---
title: "Polya Urn"
author: "Math 365 Tanya Leise"
date: "March 28, 2016"
output: html_document
---

The objective of this lab is to explore an example of a martingale called "Polya's urn."

## Description of Polya's Urn

Suppose you have an urn containing one red ball and one green ball. You draw one at random; if the ball is red, put it back in the urn with an additional red ball (so urn now has 2 red and 1 green), otherwise put it back and add a green ball (so urn now has 1 red and 2 green). Repeat this procedure and let the random variable $X_n$ be the number of red balls in the urn after $n$ draws.
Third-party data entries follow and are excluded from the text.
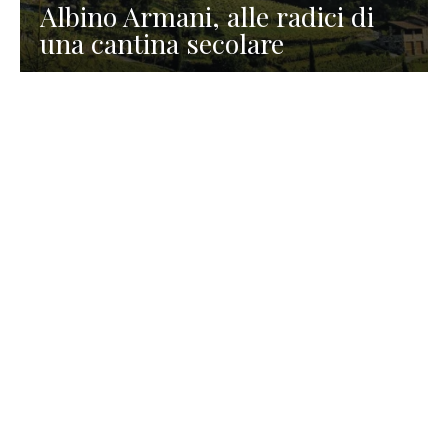
Albino Armani, alle radici di
una cantina secolare
GASTRONOMIA
La redazione
23 Luglio 2026
I prodotti di Formaggi Picciau,
caseificio nei dintorni di
Cagliari in Sardegna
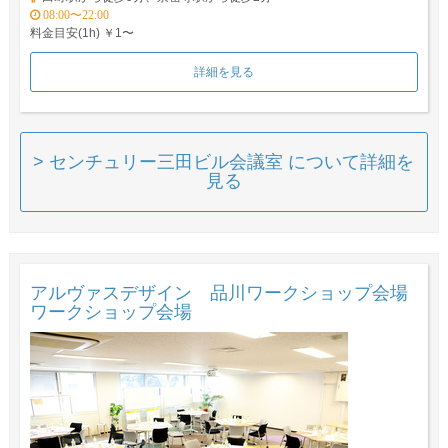
08:00〜22:00
料金目安(1h) ￥1〜
詳細を見る
> センチュリー三田ビル会議室 について詳細を
見る
アルヴァスデザイン 品川ワークショップ会場
ワークショップ会場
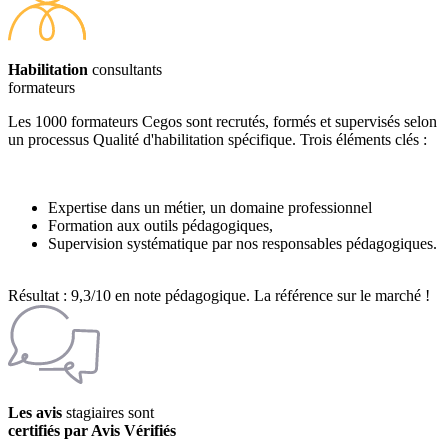
Habilitation
consultants
formateurs
Les 1000 formateurs Cegos sont recrutés, formés et supervisés selon
un processus Qualité d'habilitation spécifique. Trois éléments clés :
Expertise dans un métier, un domaine professionnel
Formation aux outils pédagogiques,
Supervision systématique par nos responsables pédagogiques.
Résultat : 9,3/10 en note pédagogique. La référence sur le marché !
Les avis
stagiaires sont
certifiés par Avis Vérifiés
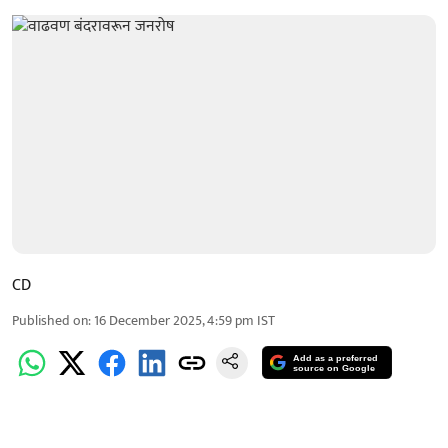
CD
Published on
:
16 December 2025, 4:59 pm
IST
Add as a preferred
source on Google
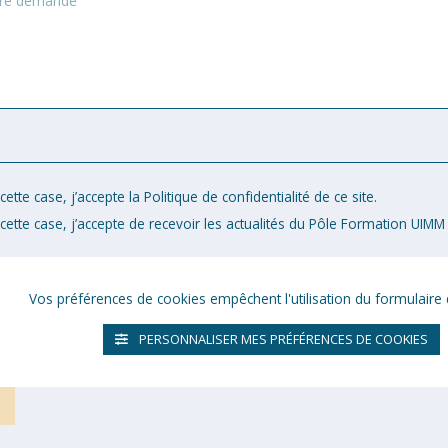
ette case, j’accepte la Politique de confidentialité de ce site.
cette case, j’accepte de recevoir les actualités du Pôle Formation UIMM 
Vos préférences de cookies empêchent l'utilisation du formulaire 
PERSONNALISER MES PRÉFÉRENCES DE COOKIES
Note that $X_0=1$.

The random variables $X_0$, $X_1$, $X_2$, $\dots$ form a Markov chain with transition probabilities

$$\mathbb{P}\{X_{n+1}=k\, | \, X_n=k\}=1-\frac{k}{n+2}$$

$$\mathbb{P}\{X_{n+1}=k+1\,| \, X_n=k\}=\frac{k}{n+2}$$

Let $M_n=\frac{1}{n+2}X_n$, the proportion of red balls in the urn after $n$ draws. To prove that $M_n$ is a martingale with respect to $X_n$, it's sufficient to show that $E(M_{n+1}\,|\,X_n)=M_n$. Check the calculations below to make sure they make sense to you:
$$E(X_{n+1}\,|\,X_n)(k)=k\mathbb{P}\{X_{n+1}=k\, | \, X_n=k\}+(k+1)\mathbb{P}\{X_{n+1}=k+1\,| \, X_n=k\}=\frac{n+3}{n+2}k,$$
so
$$E(M_{n+1}\,|\,X_n)=\frac{1}{n+3}E(X_{n+1}\,|\,X_n)=\frac{1}{n+3}\cdot\frac{n+3}{n+2}X_n=\frac{1}{n+2}X_n=M_n.$$

## Simulation of Polya's urn

The following R code simulates 998 draws, until the urn contains 1000 balls. The simulation is run 2000 times, so you can examine the distribution of $M_{998}$ at the end:

```{r}
nStop <- 998
nSim <- 2000
propRed <- matrix(0,nSim,1)
for (n in 1:nSim) {
  nRed <- 1
  nGreen <- 1
  for (k in 1:nStop) {
    drawnball <- sample(0:1,size=1,prob=c(nRed,nGreen)/(nRed+nGreen))
    nRed <- nRed+(1-drawnball) # drawnball=0 if red, 1 if green
    nGreen <- nGreen+drawnball
    }
  propRed[n] <- nRed/(nRed+nGreen)
  }
hist(propRed)
```

### Exercise 1

Conjecture what the distribution of $M_n$ is in general, based on the simulation results.

### Exercise 2

Prove using induction on $n$ that $\mathbb{P}\bigl\{M_n=\frac{k}{n+2}\bigr\}=\frac{1}{n+1}$ for $k=1,2,\dots,n+1$.
That is, the distribution is uniform. Hint: as we often do with Markov chain calculations, look one step back in time at the possible previous values.

## Another simulation of Polya's urn

### Exercise 3

Revise the simulation code to run 100 simulations that each do 1,998 draws (so total of 2,000 balls when done). Store the proportion of red balls after 998 draws and also after 1,998 draws. How do these numbers compare for each simulation? Plot $M_{1998}$ versus $M_{998}$ from the 100 simulations. What is happening?